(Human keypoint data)
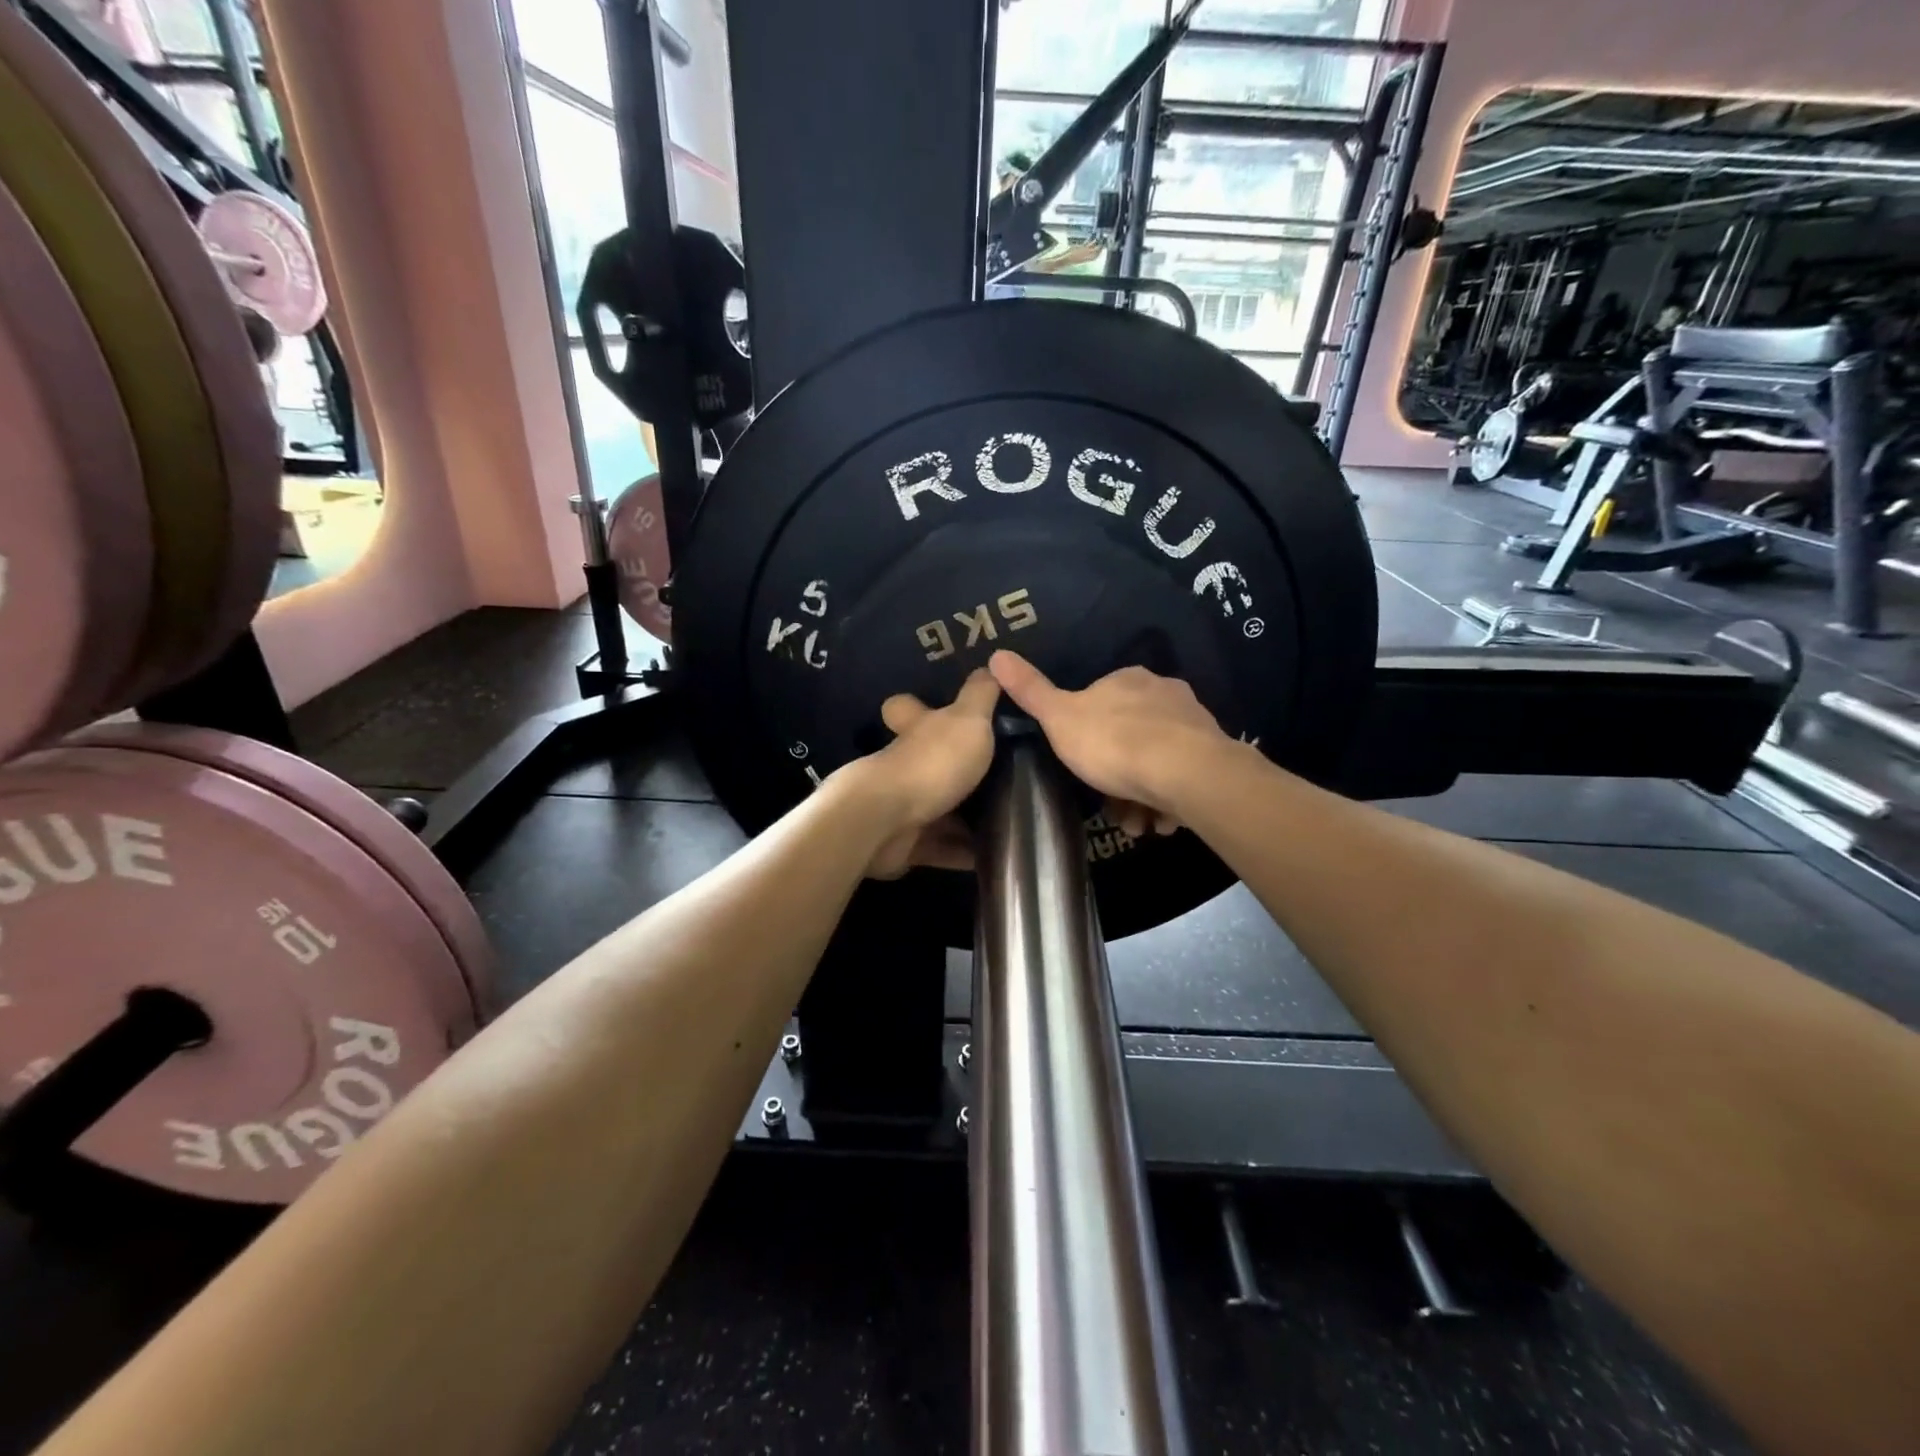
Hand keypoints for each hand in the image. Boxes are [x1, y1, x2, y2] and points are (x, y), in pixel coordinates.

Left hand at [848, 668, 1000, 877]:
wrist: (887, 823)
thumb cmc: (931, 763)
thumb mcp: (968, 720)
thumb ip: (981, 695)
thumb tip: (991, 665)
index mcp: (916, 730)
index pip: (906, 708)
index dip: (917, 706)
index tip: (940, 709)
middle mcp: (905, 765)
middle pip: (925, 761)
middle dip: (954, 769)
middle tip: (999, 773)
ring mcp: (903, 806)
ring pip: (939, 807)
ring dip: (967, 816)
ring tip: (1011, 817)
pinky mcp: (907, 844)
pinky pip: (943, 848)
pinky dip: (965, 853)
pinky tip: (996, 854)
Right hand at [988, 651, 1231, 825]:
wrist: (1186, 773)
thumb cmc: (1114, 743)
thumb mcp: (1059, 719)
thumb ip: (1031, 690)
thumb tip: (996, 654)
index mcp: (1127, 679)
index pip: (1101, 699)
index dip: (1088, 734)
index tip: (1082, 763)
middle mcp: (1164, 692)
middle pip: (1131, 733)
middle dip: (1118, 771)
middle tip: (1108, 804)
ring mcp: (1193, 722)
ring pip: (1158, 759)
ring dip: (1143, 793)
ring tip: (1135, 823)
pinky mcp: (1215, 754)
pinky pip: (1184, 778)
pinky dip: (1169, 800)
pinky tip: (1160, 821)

[Task goal] Leaving out any pictures, write the records above out exactly as they are.

[Response to the task]
Hand keypoints for each hand in the image. Boxes are [x1, y1, x2, y2] and points are (x, y), in pixel coordinates.

Left hand at [848, 668, 1000, 877]:
wrist: (887, 823)
thumb cmc: (931, 763)
thumb mcp: (968, 720)
thumb ip: (981, 695)
thumb tip: (991, 665)
index mcp: (916, 730)
index pip: (906, 708)
index dip: (917, 706)
index tip: (940, 709)
middle mcp: (905, 765)
middle pip: (925, 761)
middle dip: (954, 769)
middle tip: (999, 773)
ring mcp: (903, 806)
ring pip: (939, 807)
ring dip: (967, 816)
ring tip: (1011, 817)
pinky mcp: (907, 844)
pinky pip: (943, 848)
pinky dip: (965, 853)
pinky tip: (996, 854)
Right hand at [988, 651, 1231, 825]:
wrist: (1186, 773)
thumb cmc: (1114, 743)
thumb mcp: (1059, 719)
thumb ip: (1031, 690)
thumb tip: (996, 654)
index mcp: (1127, 679)
index pip: (1101, 699)
index dip: (1088, 734)
index tip: (1082, 763)
middle mcp: (1164, 692)
middle pip: (1131, 733)
middle dip: (1118, 771)
middle tip: (1108, 804)
ring mcp: (1193, 722)
ring pip: (1158, 759)
ring dip: (1143, 793)
ring tip: (1135, 823)
pinky mcp: (1215, 754)
pinky pip: (1184, 778)
pinky dip: (1169, 800)
pinky tip: (1160, 821)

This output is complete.